Reviews

Purple Mountains
Purple Mountains

(Drag City)

8/10

After disbanding the beloved indie rock outfit Silver Jews in 2009, frontman David Berman embarked on a decade-long hiatus from making his own music and lived the tragi-comic life of a failed creative. Whole albums featuring Black Mountain, Jeff Tweedy and The Black Keys guitarist Dan Auerbach were scrapped. Talks with HBO about a potential exposé of his estranged multi-millionaire lobbyist father Richard Berman (a man whom Berman once called a “world historical motherfucking son of a bitch (sorry grandma)”) fell flat. Sequestered in sublets in DC then Chicago, Berman paved a course that would eventually bring him home with renewed clarity, finally taking on Brooklyn group Woods as his backing band and donning the new moniker of Purple Mountains. But like most stories of rebirth, there may be any number of deaths.

For Berman, the most significant was his mother’s. “I don’t have religion or culture. I don’t have anything I can believe in when I’m really scared,” Berman said in an interview. “When I play the songs, I feel the fear disappear.” Out came ‘I Loved Being My Mother’s Son’, as tender and honest a song Berman ever wrote. ‘Nights That Won’t Happen’ is similarly dedicated to the dead, a glistening ode made all the more poignant by Berman’s uncanny sense for a turn of phrase: “the dead know what they’re doing when they leave this world behind.”

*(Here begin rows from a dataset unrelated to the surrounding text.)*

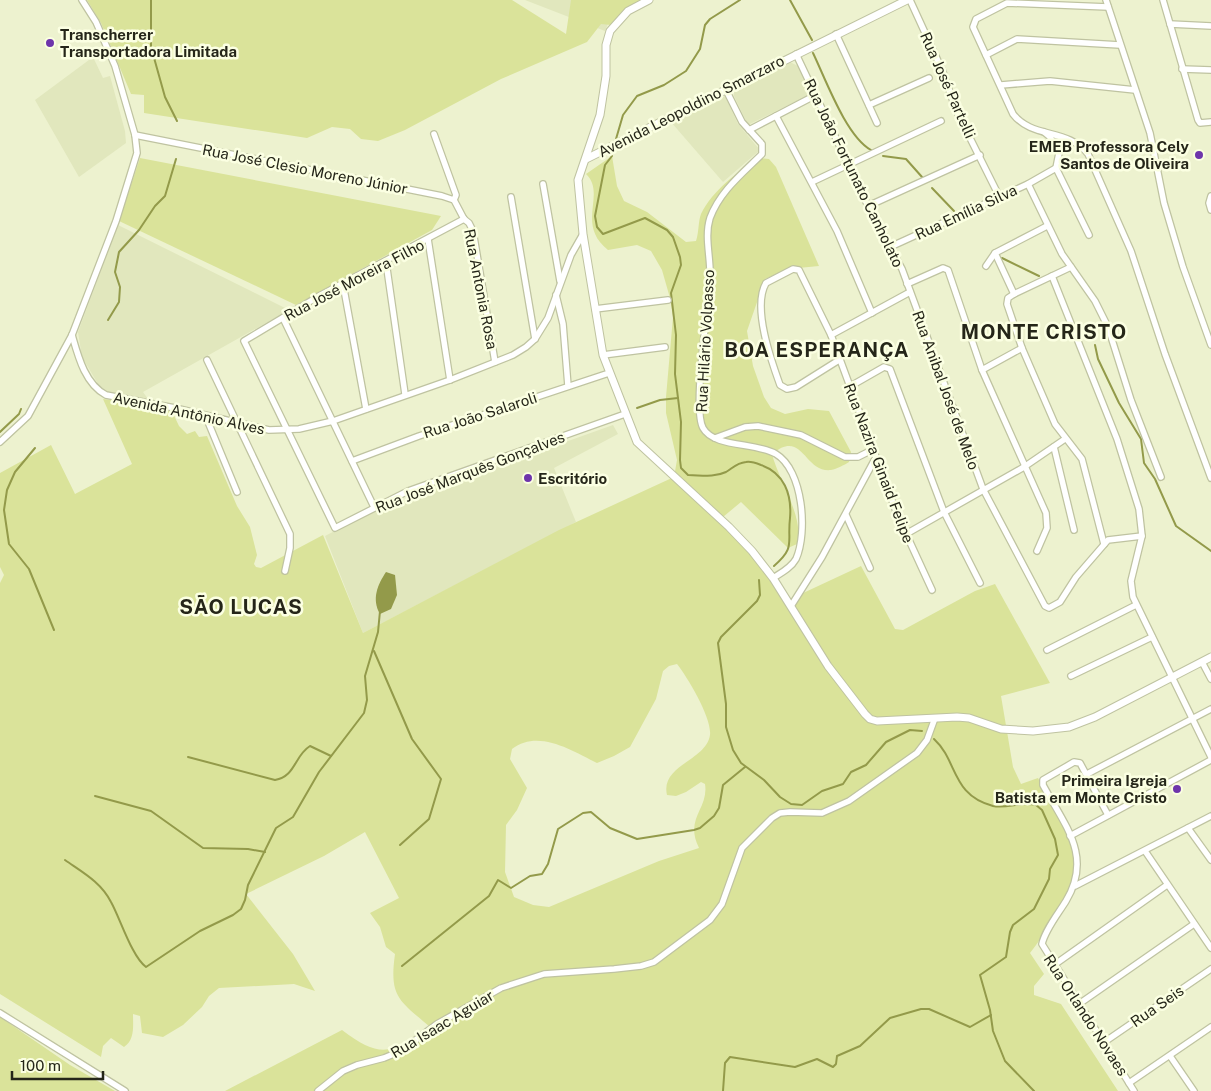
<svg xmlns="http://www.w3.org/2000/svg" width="1211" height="1091" font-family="'Public Sans',sans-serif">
	<rect width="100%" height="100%" fill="#edf2cf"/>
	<!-- built -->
	<g fill="#e1e7bd">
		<polygon points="525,0 613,0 612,14 605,31"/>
		<polygon points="93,57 103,78 110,76 125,131 126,143 79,177 35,100"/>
		<polygon points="790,62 800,67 813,93 748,125 734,96 734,91"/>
		<polygon points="725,96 738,124 760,150 723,182 671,122"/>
		<polygon points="118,225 289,310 143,392 148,399 106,392 101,389 82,357 78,332"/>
		<polygon points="613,425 618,434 554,468 576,522 363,633 325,536 375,510"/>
	</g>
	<!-- green -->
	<g fill="#dae39a" fill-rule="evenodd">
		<polygon points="87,0 512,0 566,34 571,0 644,0 611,25 601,24 587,42 501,79 405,130 378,141 361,139 350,129 332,127 307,138 144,113 144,95 131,94 101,23"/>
		<path d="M612 156 617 186 624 201 647 212 686 242 696 241C699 232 698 222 701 214 713 190 737 172 760 158L769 159 776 167 819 266 788 269 765 279 747 331 753 366 764 397 771 408 785 414 808 409 829 411 851 452 849 462C844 465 837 469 831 470 804 473 803 428 772 454 778 479 805 518 797 544L788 548 741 502 723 517 786 601 861 566 895 629 903 630 975 591 995 584 1050 683 1001 696 1013 767 1021 784 1038 778C1052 804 1072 832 1076 862 1078 880 1043 938 1030 953L1044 974 1034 986V995L1061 1004 1118 1091H225L342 1030C381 1060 393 1053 430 1027 399 1000 389 997 395 954L386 947 380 927 370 913 399 898 365 832 324 856 246 894 293 954 315 991 294 984 219 988 209 996 202 1007 183 1025 163 1037 142 1033 140 1016 133 1014C133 1026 135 1040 124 1047L111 1038 103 1046 101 1057 0 994V583L4 575 0 567V473L51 445 75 494 132 464 103 399 170 407 179 426 187 434 195 431 199 437 207 436 237 506 250 527 257 555 254 564 256 567 261 568 323 535 363 633 559 530 674 477 677 460 666 413V397L673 317 670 298 662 270 651 251 637 245 608 250C575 224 607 194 586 174ZM677 664C688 678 712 718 710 735 706 761 660 765 667 795L676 796 686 792 701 782 705 784C709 809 684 818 699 848L659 861 549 907 533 905 514 897 505 872 506 825 517 810 527 788 510 759 512 749C538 729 571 750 597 763L614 756 630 747 656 699 663 671 669 666Z"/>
		<polygon points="140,158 441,216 432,230 296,305 119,221"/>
		<polygon points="0,1017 70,1065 115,1091 0,1091"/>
	</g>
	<!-- water -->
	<path fill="#939a4a" d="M386 572 395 575 397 595 391 609 380 614C371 599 378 584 386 572Z"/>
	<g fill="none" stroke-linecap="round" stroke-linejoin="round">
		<!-- stream -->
		<g stroke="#939a4a" stroke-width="2">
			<polyline points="151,0 151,47 165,97 177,121"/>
			<polyline points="790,0 812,40"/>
			<path d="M813 53C826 80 846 136 871 150"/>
			<polyline points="616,139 623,115 637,96 664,85 686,71 700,49 705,25 710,19 740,0"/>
			<path d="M612 156 605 165 595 216 597 227 603 234 645 218 667 230 673 237 680 257 681 265 671 293 676 335 675 374 681 422 680 460 681 468 688 475C701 475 713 478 726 472 733 468 736 463 746 462 751 461 756 463 761 465 784 473 792 494 790 518 787 543 796 547 774 566"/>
			<polyline points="883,156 906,159 922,177"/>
			<polyline points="932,188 954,211"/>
			<polyline points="1002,258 1039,276"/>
			<polyline points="108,320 119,302 120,287 115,272 119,252 139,230 155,206 165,196 176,159"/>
			<polyline points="1095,345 1098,359 1119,403 1141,439 1144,463 1155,479 1176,526 1211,551"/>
			<polyline points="637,408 660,400 678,398"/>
			<polyline points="0,432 19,414 21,409"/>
			<polyline points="35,448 15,472 7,490 4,510 9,544 29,569 54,630"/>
			<polyline points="759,580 760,595 757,601 721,637 718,643 726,704 726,727 733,750 741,763 764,780 780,797 791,804 802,805 822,791 843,784 851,772 866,765 886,742 910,730 922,731"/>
			<polyline points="374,651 412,739 441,779 429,819 400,845"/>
			<path d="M934 739C958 761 951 795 993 806 1007 809 1022 801 1036 805L1042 810 1055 839 1058 855 1050 869 1049 879 1034 909 1013 925 1010 932 1006 957 980 975 990 1010 993 1031 1005 1061 1034 1091"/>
			<path d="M188 757 275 780C296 776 294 756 310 746L331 756"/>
			<polyline points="95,796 151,811 203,848 248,849 265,852"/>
			<path d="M65 860C82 872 101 882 111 902 120 918 132 957 146 967L200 931 233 915 241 909 245 900 248 885 276 828 293 817 319 772 364 713 367 700 365 676 378 632 380 611"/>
			<polyline points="402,966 489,896 498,880 511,888 530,876 542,874 548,864 558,829 583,813 591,812 610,828 637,839 694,830 700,828 714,816 719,808 723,785 745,767"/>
			<polyline points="723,1091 725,1063 730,1057 795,1067 817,1059 833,1067 836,1064 837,1056 860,1046 890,1018 921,1009 929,1009 970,1027 991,1015"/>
		</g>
		<defs>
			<g id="minor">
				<polyline points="910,0 943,72 956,110 999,196"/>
				<polyline points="1106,0 1150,133 1164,203 1183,267 1211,345"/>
				<polyline points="1163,0 1198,120 1200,123 1211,122"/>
				<path d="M1108 7 1007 3 976 19 973 27 1013 114C1032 139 1068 128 1088 154L1131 251 1165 354 1211 478"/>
				<polyline points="1170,24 1211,26"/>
				<polyline points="836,34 877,123"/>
				<polyline points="796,54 868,206 902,269 983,489 1045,606 1049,608 1060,602 1076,577 1108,540 1142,536"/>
				<polyline points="986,55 1017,39 1120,45"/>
				<polyline points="1182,69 1211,70"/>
				<polyline points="1001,85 1050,81 1135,90"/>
				<path d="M726 90 742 122 762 144V154C743 173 720 191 710 218 704 237 711 258 710 278 709 306 692 408 703 428 714 448 756 442 776 454 803 470 808 532 796 559 791 568 781 573 773 578"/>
				<polyline points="869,105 929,78"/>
				<polyline points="776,116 837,231 872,313"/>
				<polyline points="749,130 816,95"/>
				<polyline points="434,134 456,195 454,200"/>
				<polyline points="135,135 442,196 454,200 464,219"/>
				<polyline points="1056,168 1089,235"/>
				<polyline points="812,182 941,121"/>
				<polyline points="543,184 560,281"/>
				<polyline points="1028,184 1062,254 1095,301 1108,327 1131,400 1161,477"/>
				<polyline points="1211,196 1209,203 1211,210"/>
				<polyline points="511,197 535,339"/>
				<polyline points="868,206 980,155"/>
				<polyline points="464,219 319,296 244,341 335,528 408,491 625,414"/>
				<polyline points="464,219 469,223 473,231 495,362"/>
				<polyline points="428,239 450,380"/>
				<polyline points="890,247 1028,184 1056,168 1059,153 1050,137 1044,132"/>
				<polyline points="995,253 1014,294"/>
				<polyline points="386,262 405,394"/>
				<polyline points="986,266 995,253 1047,226"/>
				<polyline points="1071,267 1014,294 1008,298 1007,304 1022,348 1055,424 1082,459 1104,544"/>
				<polyline points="1052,276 1117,439 1139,509 1142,536 1131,581 1133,597 1211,757"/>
				<polyline points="343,284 366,409"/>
				<polyline points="907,284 943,268 948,270 982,370 1046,513 1047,528 1037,551"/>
				<polyline points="556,295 563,324 568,386"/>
				<polyline points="595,309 668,300"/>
				<polyline points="283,318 374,507"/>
				<path d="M72 335C78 356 85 384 106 395L175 408 269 430 299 429 333 421 450 380 513 355 526 347 535 339 548 318 571 255 583 234"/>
				<polyline points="831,335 910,292"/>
				<polyline points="603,355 665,347"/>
				<polyline points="207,360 290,534 290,548 285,571"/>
				<path d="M839 360 796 387 787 389 780 385C771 360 752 307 766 283L793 269 799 270 831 335 897 514 932 590"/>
				<polyline points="982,370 1022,348"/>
				<polyline points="849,387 884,367 890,369 944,512 980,583"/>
				<polyline points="206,417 237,492"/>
				<polyline points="715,438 745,427 758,426 801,435 845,457 858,457 872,450"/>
				<polyline points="0,442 28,416 72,335 116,221 137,153 135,135 115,66 96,22 82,0"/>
				<polyline points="1054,447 1074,530"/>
				<polyline points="352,461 419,436 609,373"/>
				<polyline points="846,515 870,568"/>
				<polyline points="906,534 1024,467 1065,439"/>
				<polyline points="791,606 822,557 875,459"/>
				<polyline points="1047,650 1136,605"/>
				<polyline points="1202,662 1211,679"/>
				<polyline points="1071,676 1152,637"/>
				<polyline points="1087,774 1211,709"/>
				<path d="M1108 815 1080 763 1074 762 1043 780V785C1065 826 1093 856 1066 901 1058 914 1045 930 1042 944L1134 1091"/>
				<polyline points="1188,828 1211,860"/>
				<polyline points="1070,836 1211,760"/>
				<polyline points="1145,851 1211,948"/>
				<polyline points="1075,886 1211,816"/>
				<polyline points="1054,965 1167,885"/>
				<polyline points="1079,1004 1194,924"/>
				<polyline points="0,1013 125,1091"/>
				<polyline points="1103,1043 1211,969"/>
				<polyline points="1170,1056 1194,1091"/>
				<polyline points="1129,1083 1211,1027"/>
				<polyline points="318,1091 343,1071 357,1065 384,1058 401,1051 437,1024 501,988 544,974 614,969 641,966 654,962 710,920 722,904 742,848 772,818 780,813 790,812 822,813 849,801 917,753 927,740 935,718"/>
			</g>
			<g id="tertiary">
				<polyline points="649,0 628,11 610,31 606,45 606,76 600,115 578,180 583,234 603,355 637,442 729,527 752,551 773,578 828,666 865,714 870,719 877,721 957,717 969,718 1001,729 1033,731 1069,727 1095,717 1211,657"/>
				<polyline points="586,159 907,0"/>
			</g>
		</defs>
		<!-- minor casing -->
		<use href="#minor" stroke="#bfc3a1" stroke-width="8"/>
		<!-- tertiary casing -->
		<use href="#tertiary" stroke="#bfc3a1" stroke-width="9"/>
		<!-- minor -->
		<use href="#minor" stroke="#fff" stroke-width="5.5"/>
		<!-- tertiary -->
		<use href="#tertiary" stroke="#fff" stroke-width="7"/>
	</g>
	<!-- markers -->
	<g fill="#6e35ab" stroke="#fbffe2" stroke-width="2">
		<circle cx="50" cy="43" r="5"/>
		<circle cx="1199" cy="155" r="5"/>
		<circle cx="528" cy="478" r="5"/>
		<circle cx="1177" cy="789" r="5"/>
	</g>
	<g text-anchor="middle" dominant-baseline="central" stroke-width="5" stroke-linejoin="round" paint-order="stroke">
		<!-- poi labels -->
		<g font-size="15" font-weight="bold" fill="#252619" stroke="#fbffe2" text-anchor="start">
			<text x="60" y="34">Transcherrer<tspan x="60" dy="17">Transportadora Limitada</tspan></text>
			<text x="1189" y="146" text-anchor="end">EMEB Professora Cely<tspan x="1189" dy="17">Santos de Oliveira</tspan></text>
			<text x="538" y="478">Escritório</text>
			<text x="1167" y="780" text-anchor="end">Primeira Igreja<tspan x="1167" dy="17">Batista em Monte Cristo</tspan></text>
		</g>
		<!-- street labels -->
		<g font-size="15" fill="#252619" stroke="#fbffe2">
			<text transform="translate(948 85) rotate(66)">Rua José Partelli</text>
			<text transform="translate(691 106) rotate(-27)">Avenida Leopoldino Smarzaro</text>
			<text transform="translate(305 169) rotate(11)">Rua José Clesio Moreno Júnior</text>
			<text transform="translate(854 173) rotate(64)">Rua João Fortunato Canholato</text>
			<text transform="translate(966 212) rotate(-25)">Rua Emília Silva</text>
			<text transform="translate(354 280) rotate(-28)">Rua José Moreira Filho</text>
			<text transform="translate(481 289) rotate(79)">Rua Antonia Rosa</text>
			<text transform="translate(705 341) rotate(-87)">Rua Hilário Volpasso</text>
			<text transform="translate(946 390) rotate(70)">Rua Anibal José de Melo</text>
			<text transform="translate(189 413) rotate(12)">Avenida Antônio Alves</text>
			<text transform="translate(480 415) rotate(-18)">Rua João Salaroli</text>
			<text transform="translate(879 463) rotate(69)">Rua Nazira Ginaid Felipe</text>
			<text transform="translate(470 472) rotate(-21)">Rua José Marquês Gonçalves</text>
			<text transform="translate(1157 1006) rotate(-35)">Rua Seis</text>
			<text transform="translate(1086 1015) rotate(57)">Rua Orlando Novaes</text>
			<text transform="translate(442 1024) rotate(-31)">Rua Isaac Aguiar</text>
		</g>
		<!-- district labels -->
		<g font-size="20" font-weight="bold" letter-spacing="1" fill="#252619" stroke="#fbffe2">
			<text x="1044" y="332">MONTE CRISTO</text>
			<text x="817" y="350">BOA ESPERANÇA</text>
			<text x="241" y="607">SÃO LUCAS</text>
		</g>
	</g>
	<!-- scale -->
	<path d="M12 1071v8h91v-8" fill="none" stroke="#252619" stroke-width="2.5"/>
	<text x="20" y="1071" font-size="15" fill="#252619" stroke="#fbffe2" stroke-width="4" paint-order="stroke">100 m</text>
</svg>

But in Berman’s work, coping often goes hand-in-hand with humour. If the rhetorical dismissal of the metaphorical for the painfully literal is the style du jour for introspective male singer-songwriters — see Mount Eerie’s A Crow Looked At Me, Sun Kil Moon’s recents, Father John Misty’s Pure Comedy — Berman’s return is that of the loveable, down-and-out clown prince. Backed by Woods’ dive bar country band swing, tales of Berman’s jeopardised genitalia thrill-seeking (‘That’s Just The Way That I Feel’) and dining-alone musings on the single life (‘Maybe I’m The Only One For Me’) offer some comic relief to Berman’s self-psychoanalysis.

Then there’s the other shade haunting Purple Mountains: Silver Jews member and former wife Cassie Berman. There’s something unsavoury about observing high profile separations, especially when they’re injected into an album’s press cycle against any participants’ wishes (implicitly by PR agencies or explicitly by journalists). But as heavily biographical as album highlight ‘Darkness and Cold’ and ‘She’s Making Friends, I’m Turning Stranger’ appear, Berman’s self-pity is tempered with an overall acceptance of responsibility for sabotaging his own relationships. They bring to mind the end of Bob Dylan’s arch of resignation on Blood on the Tracks, with a similar lyrical flare and inordinate penchant for storytelling.

Where 2008’s Lookout Mountain, Lookout Sea felt like a group affair, Purple Mountains re-centres the experiences of David Berman in a way unheard since his 90s output. Despite the long silence, he’s still the “old wreck” he’s always been, for whom pain and suffering can only be doctored, if only partially, by songwriting. Ultimately, Purple Mountains, more than any other of his records, is his attempt to atone, to grow. “Well I don’t like talking to myself” begins opener ‘That’s Just The Way That I Feel’, and so Berman deigns to share his “decade playing chicken with oblivion” with us. After all he’s been through, what else could he do?